EXERCISES TO COMPLETE:
(a) Copy the stretch of the commentary on Brian Williams from "Ryan Holiday is" through "of serial exaggeration.", word for word.
(b) Extend the commentary on Brian Williams beyond its final sentence.

EXTRACT TO READ:
------------------------------------------------

Ryan Holiday is an editor-at-large at the New York Observer, and author of Trust Me I’m Lying: Confessions of a Media Manipulator. The title of his book alone is reason enough to make people scratch their heads, but what really makes people go “huh?” is what he said about defending the disgraced and recently suspended NBC Nightly News anchor Brian Williams.
Holiday’s piece, titled "The Hypocritical Degradation of Brian Williams," claims that everyone is tearing down Williams not because of ethics, but because of “jealousy, catharsis and the rage of the creative underclass.” Hmm.
The article begins by belittling Williams’s offense of serial exaggeration.
“His crime? Not corruption, not bias, not lazily reporting a critical story or outright plagiarizing it, but exaggerating and embellishing the account of his time as an embedded reporter in Iraq—you know, that war zone in the sweltering desert where everyone hates us and most of us were thankful we didn’t have to go.”

------------------------------------------------

RECORDS SUPPLIED:
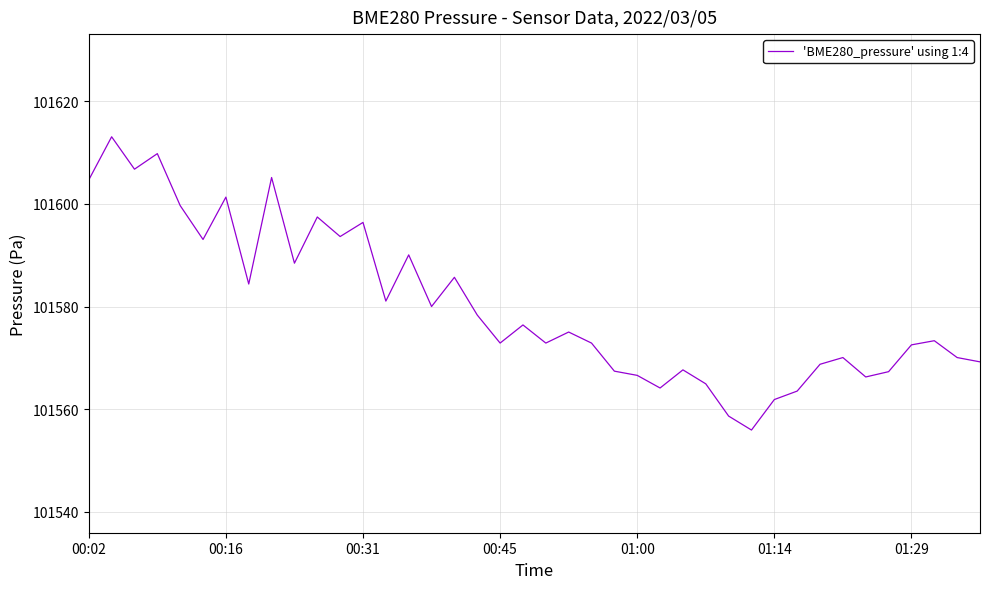

How many categories are shown in the chart?

40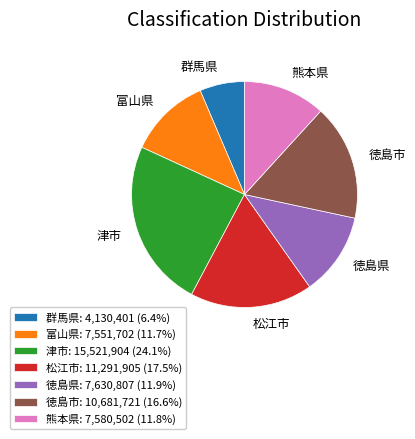

Is it true that 熊本県 is 27% of the pie?

False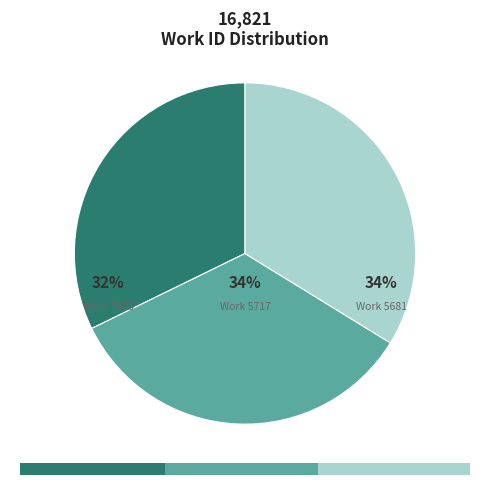

How many slices are in this pie chart?

3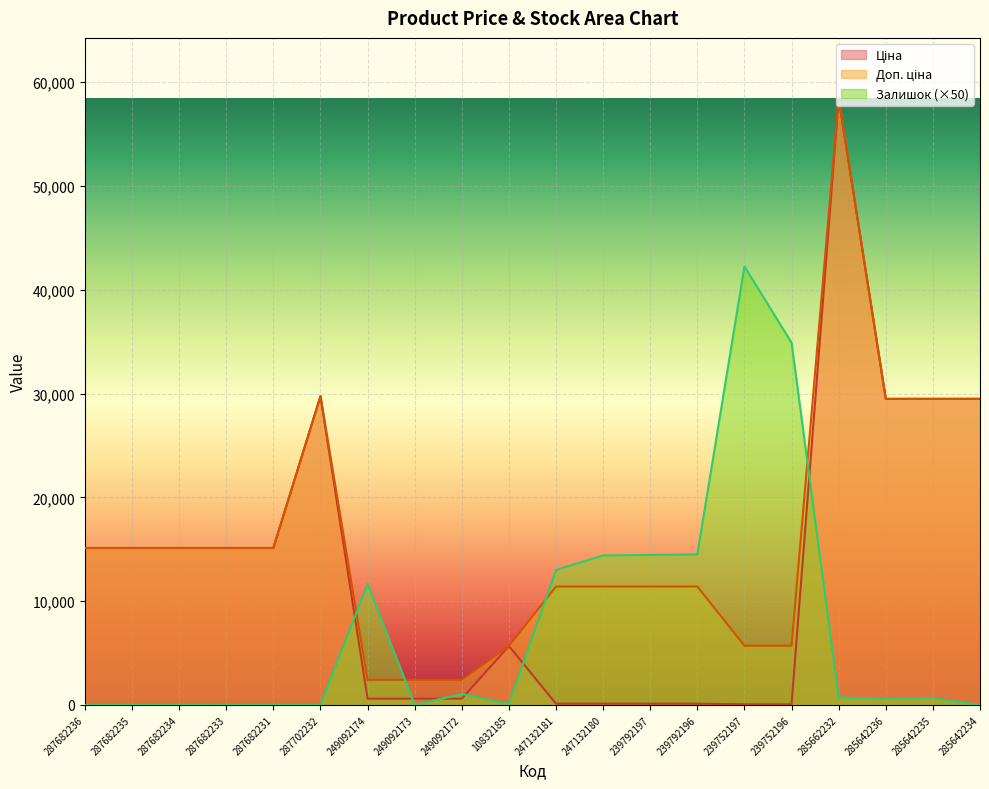

At which category is the sum across all series the highest?

285662232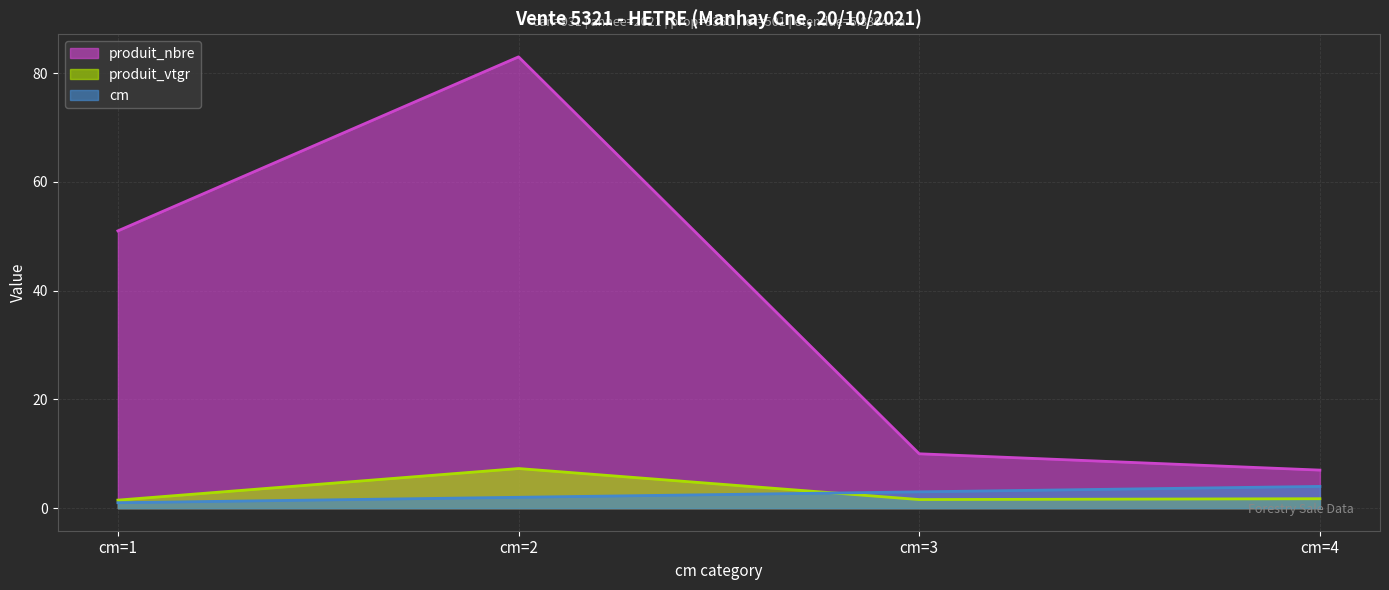

True or false: produit_nbre and produit_vtgr intersect in this chart.

False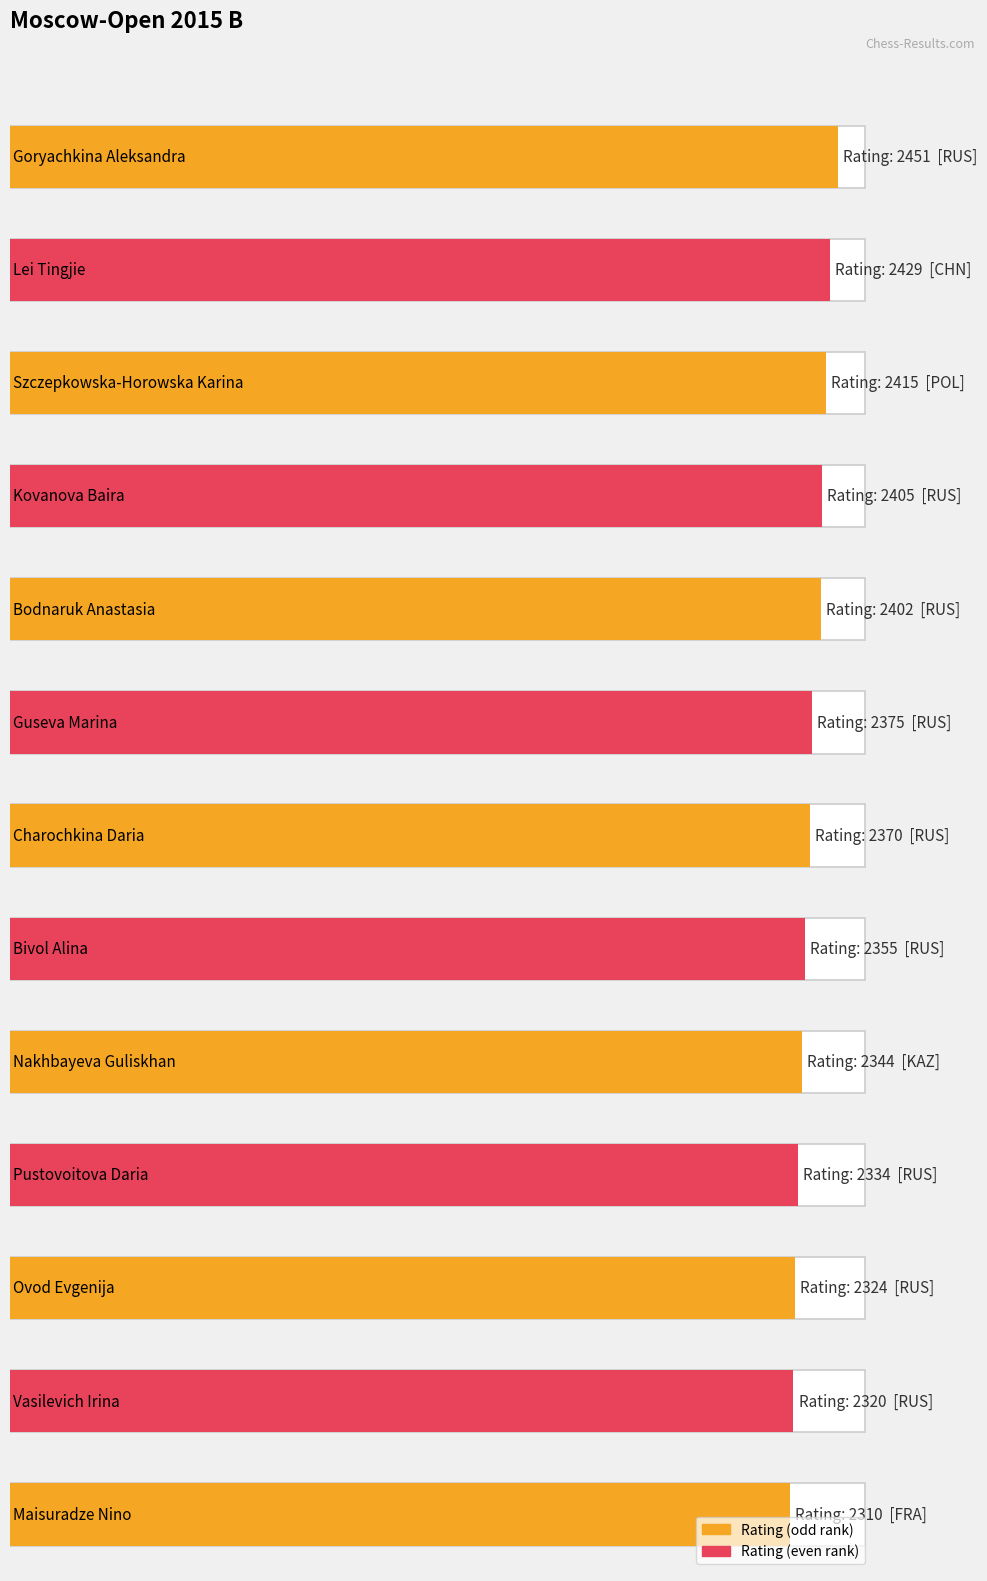

The value of Rating at Lei Tingjie is 2429. True or false?

True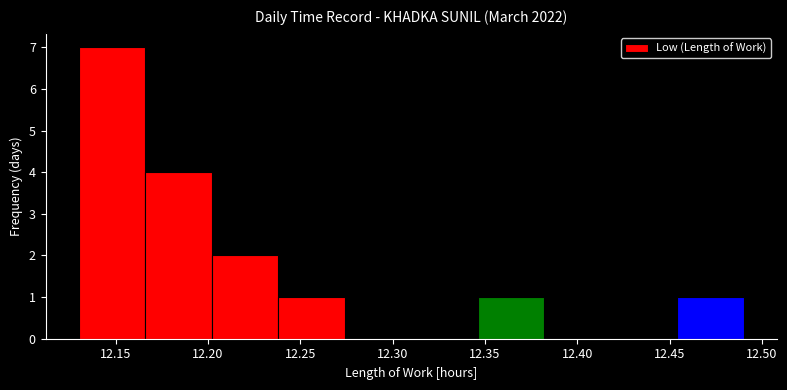

How tall is the bar that spans 12.130 to 12.166 on the x-axis? Neither the bar edges nor the heights are printed on the chart, so give them approximately, as read against the axes.

7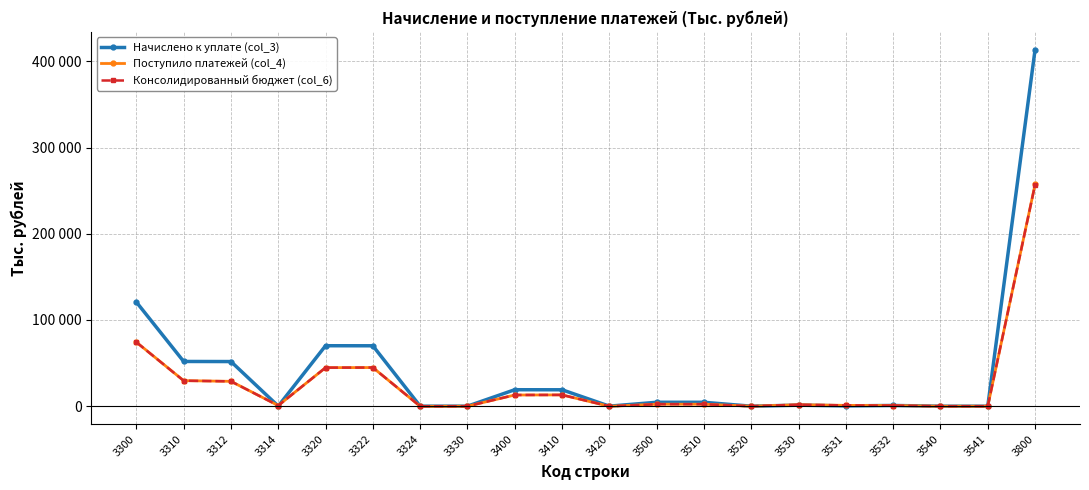

After their last crossing, which series has the higher values: Консолидированный бюджет (col_6) or Начислено к уплате (col_3)?

Начислено к уплате (col_3)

------------------------------------------------

ANSWERS PER TASK:
(a)
Ryan Holiday is an editor-at-large at the New York Observer, and author of Trust Me I’m Lying: Confessions of a Media Manipulator. The title of his book alone is reason enough to make people scratch their heads, but what really makes people go “huh?” is what he said about defending the disgraced and recently suspended NBC Nightly News anchor Brian Williams.
Holiday’s piece, titled "The Hypocritical Degradation of Brian Williams," claims that everyone is tearing down Williams not because of ethics, but because of “jealousy, catharsis and the rage of the creative underclass.” Hmm.
The article begins by belittling Williams’s offense of serial exaggeration.

(b)
Holiday points out that no one is rushing to Brian's defense, so he would do it:
“Not only because I promise that you’ve exaggerated a story in your own life. Not only because those who have spent any time in the public eye should have an extra understanding of Mr. Williams’ predicament, because they’ve experienced the other confusing part of memory: When your own narrative is mixed with a public narrative. Cleanly separating and diligently observing the differences between the two is exhausting…”
Apparently in Holiday’s opinion, everyone lies – so why hold journalists (who are expected to be credible and unbiased) to a different standard?
Williams did exaggerate his story over the years, recalling a time when “that Chinook ahead of us was almost blown out of the sky” to “being hit by an RPG.” Holiday actually agrees with this assessment because “His recent apology and original self-suspension admit this”, but can’t believe that Williams’ other personal tales of heroism and danger are being called into question – like the time he was in a helicopter with the Israeli Defense Force and was “almost hit by a rocket” in 2006, or when reporting on Hurricane Katrina he saw dead bodies floating outside his hotel and was terrorized by gangs inside his hotel. People are even calling into question the time he was a volunteer fireman and “once” saved two puppies from a fire, then later telling another news outlet he saved a three-week old puppy from a fire.
Holiday says that people are going after Williams because they are operating under the premise that “When someone gets caught lying, it’s never the first time he or she lied.” (Straw man alert.) He also finds appalling the amount of “glee” to “take this man down.”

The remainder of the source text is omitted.